The Sooners were off to a relatively sluggish season start by OU softball standards, in part due to injuries to senior pitching ace Giselle “G” Juarez and senior utility player Nicole Mendes. The left-handed Juarez, who was 28-4 a year ago in 32 starts in the circle for Oklahoma, had pitched only sparingly this season while recovering from a bicep injury. Mendes had just recently worked her way back into the lineup after recovering from an off-season ACL injury.

We’ll never know how the 2020 season would have progressed for Oklahoma softball or whether they would have been able to successfully maintain their conference supremacy. What we do know, however, is that Gasso was able to get strong contributions from a number of newcomers to the starting lineup, notably freshman first baseman Kinzie Hansen, who was batting .420, tied for seventh best in the Big 12 with teammate Jocelyn Alo.

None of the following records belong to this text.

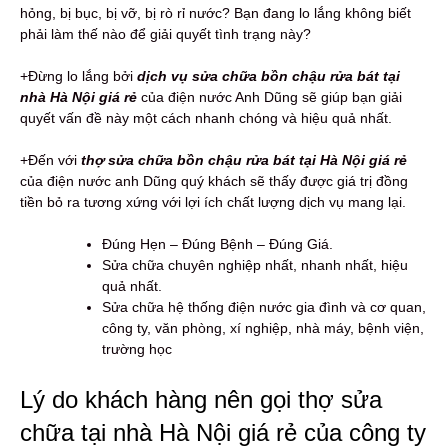
hỏng, bị bục, bị vỡ, bị rò rỉ nước? Bạn đang lo lắng không biết
phải làm thế nào để giải quyết tình trạng này?
+Đừng lo lắng bởi
dịch vụ sửa chữa bồn chậu rửa bát tại
nhà Hà Nội giá rẻ
của điện nước Anh Dũng sẽ giúp bạn giải
quyết vấn đề này một cách nhanh chóng và hiệu quả nhất.
+Đến với
thợ sửa chữa bồn chậu rửa bát tại Hà Nội giá rẻ
của điện nước anh Dũng quý khách sẽ thấy được giá trị đồng
tiền bỏ ra tương xứng với lợi ích chất lượng dịch vụ mang lại.
Đúng Hẹn – Đúng Bệnh – Đúng Giá.
Sửa chữa chuyên nghiệp nhất, nhanh nhất, hiệu
quả nhất.
Sửa chữa hệ thống điện nước gia đình và cơ quan,
công ty, văn phòng, xí nghiệp, nhà máy, bệnh viện,
trường học
Lý do khách hàng nên gọi thợ sửa
chữa tại nhà Hà Nội giá rẻ của công ty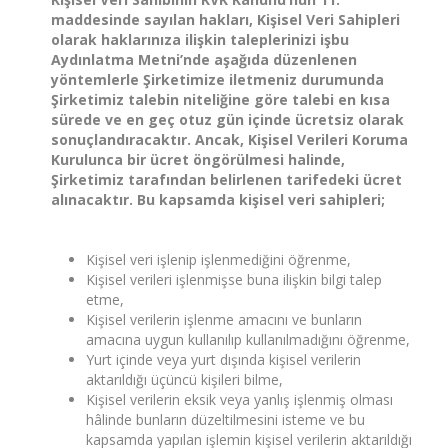
maddesinde sayılan hakları, Kişisel Veri Sahipleri
olarak haklarınıza ilişkin taleplerinizi işbu
Aydınlatma Metni’nde aşağıda düzenlenen
yöntemlerle Şirketimize iletmeniz durumunda
Şirketimiz talebin niteliğine göre talebi en kısa
sürede ve en geç otuz gün içinde ücretsiz olarak
sonuçlandıracaktır. Ancak, Kişisel Verileri Koruma
Kurulunca bir ücret öngörülmesi halinde,
Şirketimiz tarafından belirlenen tarifedeki ücret
alınacaktır. Bu kapsamda kişisel veri sahipleri;
Kişisel veri işlenip işlenmediğini öğrenme,
Kişisel verileri işlenmişse buna ilişkin bilgi talep
etme,
Kişisel verilerin işlenme amacını ve bunların
amacına uygun kullanılıp kullanılmadığını öğrenme,
Yurt içinde veya yurt dışında kişisel verilerin
aktarıldığı üçüncü kişileri bilme,
Kişisel verilerin eksik veya yanlış işlenmiş olması
hâlinde bunların düzeltilmesini isteme ve bu
kapsamda yapılan işlemin kişisel verilerin aktarıldığı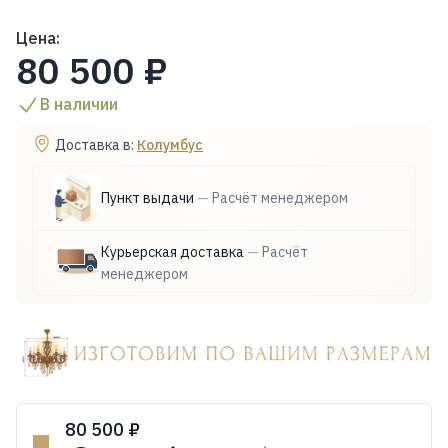
Цена:
80 500 ₽
В наличии
Доставка в:
Колумбус
Пункт выдачи
—
Расчёт менеджером
Курьерская доставка
—
Расчёт
менеджером
80 500 ₽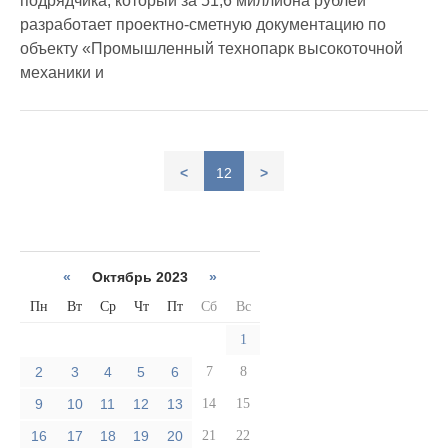
подрядчика, который за 51,6 миллиона рублей
разработает проектно-сметную документацию по
объекту «Промышленный технопарк высокоточной
механики и
<
12
>
«
Октябрь 2023
»
Пн
Вт
Ср
Чт
Пт
Сб
Вс
1
2
3
4
5
6
7
8
9
10
11
12
13
14
15
16
17
18
19
20
21
22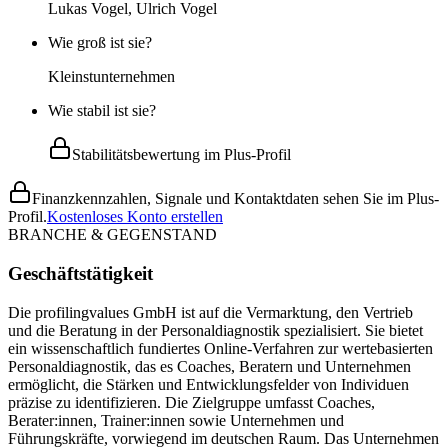
Lukas Vogel, Ulrich Vogel
Wie groß ist sie?
Kleinstunternehmen
Wie stabil ist sie?
Stabilitätsbewertung im Plus-Profil
Finanzkennzahlen, Signale und Kontaktdaten sehen Sie im Plus-
Profil.
Kostenloses Konto erstellen
BRANCHE & GEGENSTAND
Geschäftstätigkeit
Die profilingvalues GmbH ist auf die Vermarktung, den Vertrieb
und die Beratung in der Personaldiagnostik spezialisiert. Sie bietet
ein wissenschaftlich fundiertes Online-Verfahren zur wertebasierten
Personaldiagnostik, das es Coaches, Beratern und Unternehmen
ermöglicht, die Stärken und Entwicklungsfelder von Individuen
präzise zu identifizieren. Die Zielgruppe umfasst Coaches,
Berater:innen, Trainer:innen sowie Unternehmen und
Führungskräfte, vorwiegend im deutschen Raum. Das Unternehmen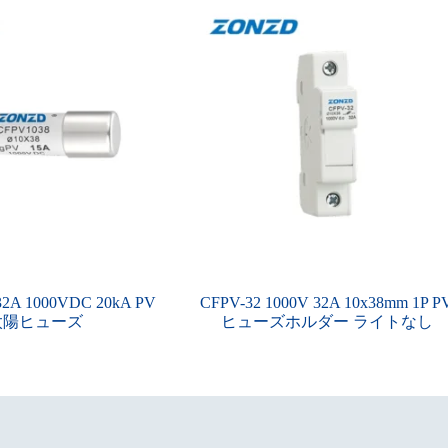
32A 1000VDC 20kA PV
CFPV-32 1000V 32A 10x38mm 1P P
太陽ヒューズ
ヒューズホルダー ライトなし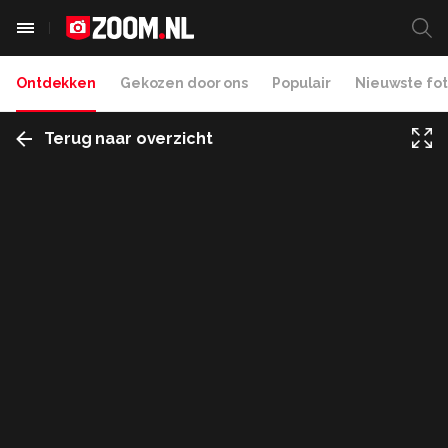
Ontdekken
Gekozen door ons
Populair
Nieuwste fot
Terug naar overzicht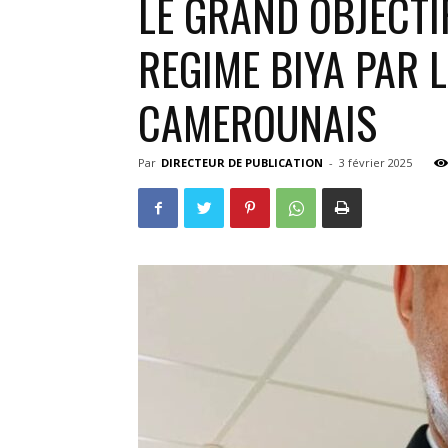
LE GRAND OBJECTI
REGIME BIYA PAR 
CAMEROUNAIS
Par
DIRECTEUR DE PUBLICATION
-
3 février 2025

In the pitching department, a pair of Sooner freshman had stepped up in the absence of Juarez and were getting solid results. Olivia Rains and Brooke Vestal had combined for five wins and no losses in nine starts, with an ERA of 2.45.

Gasso is fairly sure that her three seniors, Juarez, Mendes and pitcher Shannon Saile, who was 7-2 through 24 games this season with  team-best ERA of 1.87 and had logged the most innings of all the OU pitchers (60.0), will all come back for another year.

And that’s really good news for Gasso and the Sooners, who will now direct their attention and preparation to the 2021 season.

The devil is in the details, as the popular saying goes, and there are still questions to be answered on the extended eligibility waiver regarding its impact and implementation. For example: Will there be a roster limit and will it be necessary to cut people.

“Whatever is thrown our way, we are ready to handle it,” said Gasso in an interview with The (Oklahoma City) Oklahoman. And that’s always been the way we’ve been.”